The Naval Academy examination is held twice a year in April and September, for a three- year training commencing in January and July. Young, unmarried males between 15-18 years of age with a pass in plus two with science can apply and sit for the exam. Those who qualify in this written exam - which consists of two papers, mathematics and general ability - are called for the Services Selection Board (SSB) interview.

The SSB test which includes a personal interview, outdoor physical tests, psychological assessment and group tests, aims at selecting individuals with OLQs (officer like qualities). The tests procedures are spread over 3 - 4 days and are structured to allow every candidate an equal opportunity to show true potential and worth. Those who qualify in the SSB test undergo a medical examination. Ultimately, the selection to the Academy is based on an overall analysis of an individual’s performance in the written examination in conjunction with the performance in the SSB tests and the medical fitness.

Skill set

More than academic requirements, the Indian Navy looks for young men and women with good physical and mental fitness, strong commitment to duty, leadership qualities, initiative, the ability to get on with all kinds of people, willingness to face hardships, with integrity and a range of interests. The careful selection that assesses intelligence and personality ensures that the Navy gets the kind of ideal candidate they need.
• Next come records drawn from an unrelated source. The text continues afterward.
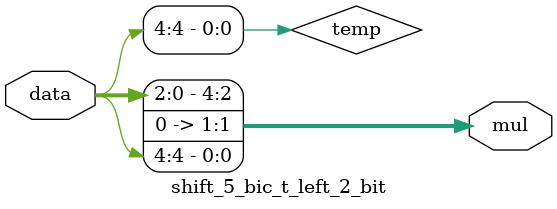
<source format=v>
module shift_5_bic_t_left_2_bit (data, mul);
input [4:0] data;
output [4:0] mul;
reg [4:0] mul;
reg temp;

always @ ( data ) begin
  temp = data[4];
  mul = data << 2;
  mul[0] = temp;

end

endmodule // shift_c_5_bit_left_2_bit

</source>
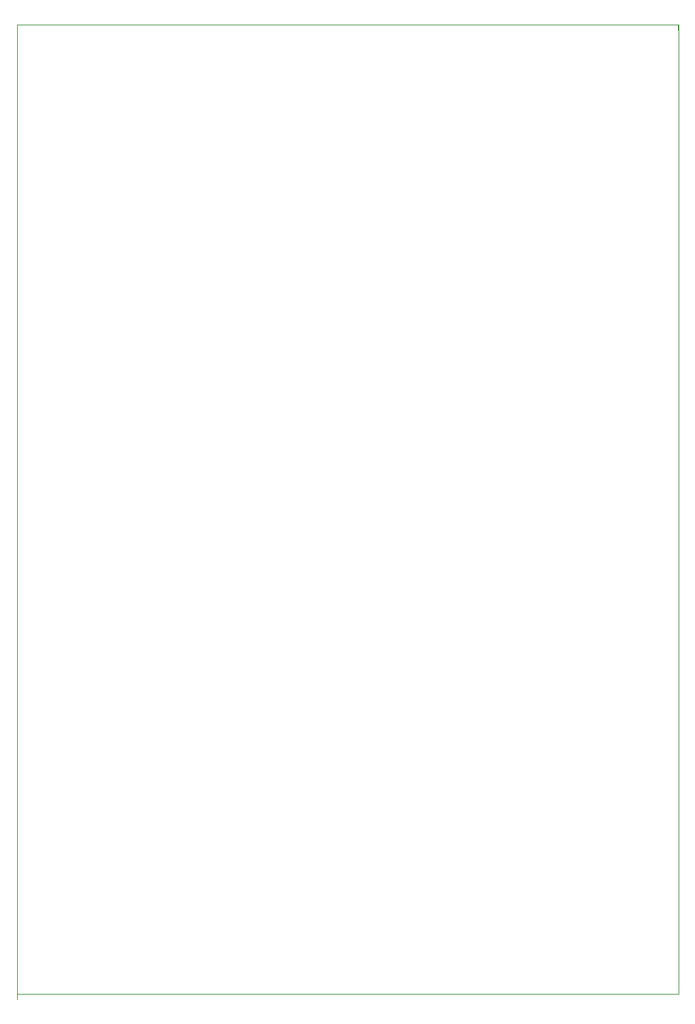
<source format=gbr>
G04 #@! TF.GenerationSoftware,KiCad,Pcbnew,(5.1.5)-3*
G04 #@! TF.CreationDate,2020-01-14T15:58:57+01:00*
G04 #@! TF.ProjectId,calculatrice,63616c63-756c-4617-9472-6963652e6b69,rev?*
G04 #@! TF.SameCoordinates,Original*
G04 #@! TF.FileFunction,Profile,NP*
%FSLAX46Y46*%
G04 Gerber Fmt 4.6, Leading zero omitted, Abs format (unit mm)*
G04 Created by KiCad (PCBNEW (5.1.5)-3) date 2020-01-14 15:58:57*
%MOMM*%
%LPD*%
G04 APERTURE LIST*
%ADD10C,0.050000*%
G04 APERTURE END LIST*
D10*
X0Y-120000000D02*
X0Y0D01*
X82000000Y-120000000D02*
X0Y-120000000D01*
X82000000Y0D02*
X82000000Y-120000000D01*
X81915000Y0D02*
X81915000Y-635000D01*
X0Y0D02*
X81915000Y0D01*
X0Y-120650000D02*
X0Y0D01*
M02*

</source>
There is also a Combined Services Exam for recruitment after graduation. Those over the age of 19 can sit for this exam held twice every year in May and October, and gain admission to the Naval Academy, Goa. The Navy requires a B.Sc in physics and mathematics or a degree in engineering, for direct recruitment to the Naval Academy. Marine engineering, electrical engineering and naval architecture branches of the navy are open under the Cadet Entry Scheme to candidates who have taken physics and mathematics as optional subjects for the plus two examination. Those who qualify under this scheme are required to appear for the Services Selection Board interview too.

There is no written examination for the Short Service Commission entrants. These applications are shortlisted according to the requirement, and selection is through the Services Selection Board. SSC officers may opt for Permanent Commission and if found fit, may be granted the same.

Woman power

The Navy was the first among the services to open its doors to women in the non-combatant cadres of logistics, air traffic and law, all in the executive branch, for which the eligibility requirement is graduation in any subject, and the age between 19-27 years. Women are taken on in the Short Service Commission for seven years, extendable to 10 years.

A career in the Navy means challenging work with immense satisfaction, honour and a high social standing. It is, however, a tough, physically demanding and disciplined life. Life in the Navy could also mean sailing for long periods and living far from family. especially during the early years of one’s career.